Ervin began his business building custom homes on lots people already owned, but he quickly switched to developing planned communities. Within the company’s first year, Ervin sold $2.5 million worth of houses; considering that there were a record number of housing permits pulled for that year, it is no wonder. He started with the development of Country Club Hills in 1950 and Eastway Park in 1952. Both developments sit to the east of downtown Charlotte, marking the rapid growth of the city outwards. In Eastway Park, Ervin built 200 houses by May of 1955, with plans to expand the development due to its success. His company provided all services for the development, including building the roads and sewers. This was a model he would repeat time and again, growing his company to be a one-stop-shop for new neighborhood developments.

In 1953, Ervin started Beechwood Acres, and the next year his company broke ground on Providence Park. They spread his reach even further throughout Charlotte, with Beechwood to the northwest of downtown and Providence Park to the south. 1955 saw the start of Markham Village, Longwood, and Oaklawn Park. At the time, housing developments were separated by race, and Oaklawn Park was Ervin’s first foray into building a housing development specifically for the African American community of Charlotte. A 1955 spread in The Charlotte Observer advertised his most recent housing developments and the company in general, touting Ervin as an example of the American Dream. He had grown his business from 15 employees in 1947 to 400 by 1955, with the company offices and warehouse at 3400 Rozzelles Ferry Road.

As one would expect with a housing boom, the population of Charlotte was growing from 1940 to 1970, and Charlotte was growing mainly in its suburbs and the city boundaries kept expanding as well. The new families moving to Charlotte appreciated the same qualities of suburban living that those in the early-twentieth century did: spacious, private living with plenty of green space. The Ervin Construction Company realized what drew families to the suburbs and marketed their houses to attract them. Following FHA standards of the time, Ervin designed his developments in primarily Traditional and Colonial Revival styles on curvilinear roads, eschewing the riskier Modernist designs that were also prevalent at the time. Even though his house designs were relatively modest and safe, for his office building Ervin did adopt the Modernist style.

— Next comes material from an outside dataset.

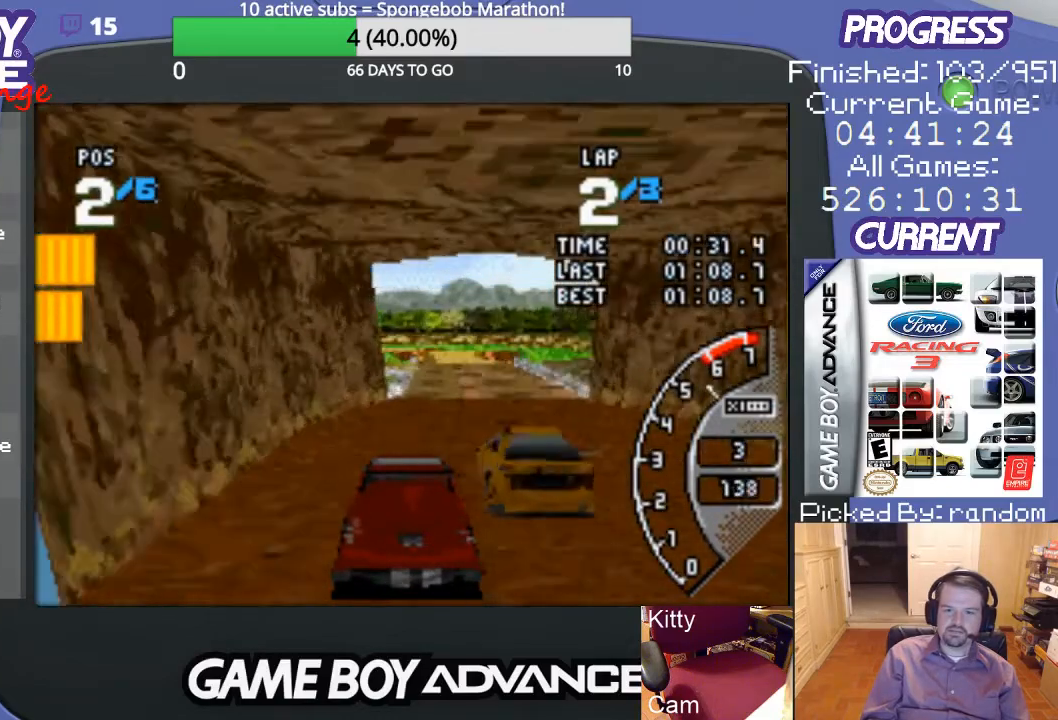
{"buttons": ["A"], "events": [[167, "DPAD_RIGHT", "up"]]}
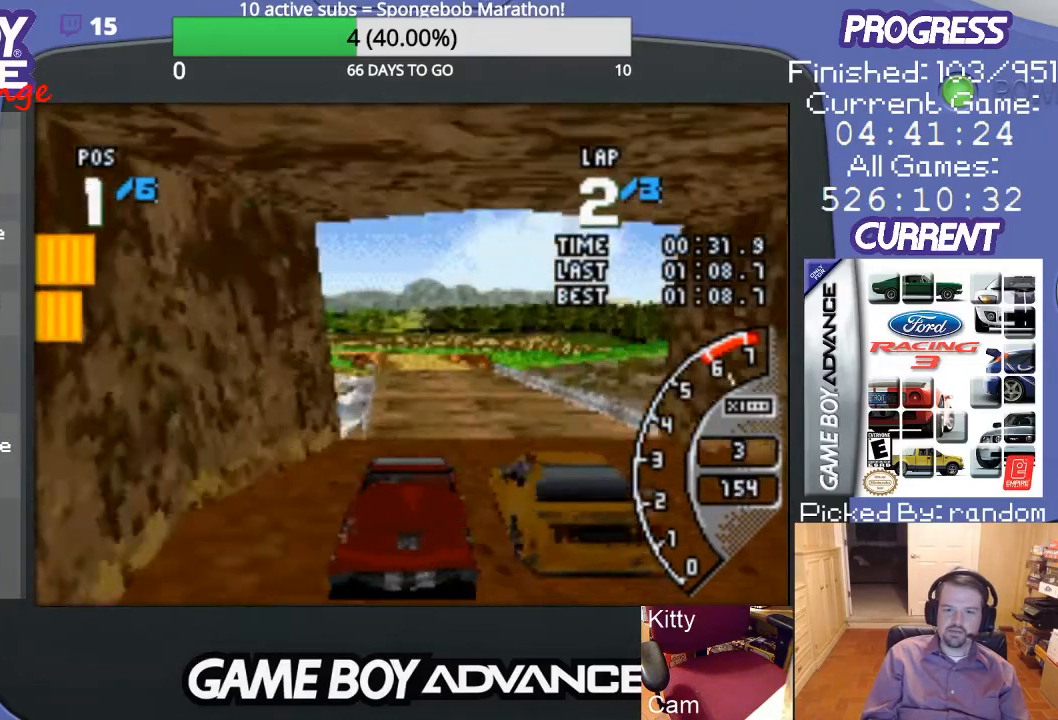
{"buttons": ["A", "DPAD_RIGHT"], "events": [[367, "DPAD_RIGHT", "down"]]}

By 1958 the company was listed as the South’s largest home builder and was even named in House and Home magazine as “perhaps the nation’s largest custom home builder.” Ervin had figured out the formula for building customizable homes for a relatively low cost. His model was so successful that it was estimated his company sold 600 custom homes in 1958, and about 80 percent of their houses were sold before completion. This allowed the homeowner to personalize many different aspects of the house. A “custom” home still generally followed a prescribed stock design set forth by the Ervin Company, a practice that rose during this time and is still widely used today. This allowed the homebuyer some choice, but kept costs relatively low. In 1959, an article advertising a new development by Ervin claimed the company had over 100 different floor plans, but also the option of personalized floor plans should the customer be more discerning (see newspaper ads at the end of this report for a few examples of Ervin built homes). Though Ervin’s houses’ floor plans were customizable, he also had his own guidelines for the most profitable floor plan for 1950s and 1960s families: three bedrooms, one and a half baths, and a family room (a living room was only necessary if the couple specified). Styles of houses ranged from “modern to colonial” and that each home plan was “the result of study and research and is advanced in livability and convenience.”  Ervin Company houses cost a family between $8,000 and $50,000 at the time. Each development, though, kept a relatively tight range of housing prices creating a homogeneous appearance and neighborhood resident. Ervin designed more affluent neighborhoods such as Country Club Acres and Providence Park to lower-priced developments such as Beechwood Acres and Westerly Hills. To ensure that every customer was happy, the Ervin Company provided a gift for every new homeowner, and there was a special department within the company that would help with maintenance and repairs of the home even after the owners moved in.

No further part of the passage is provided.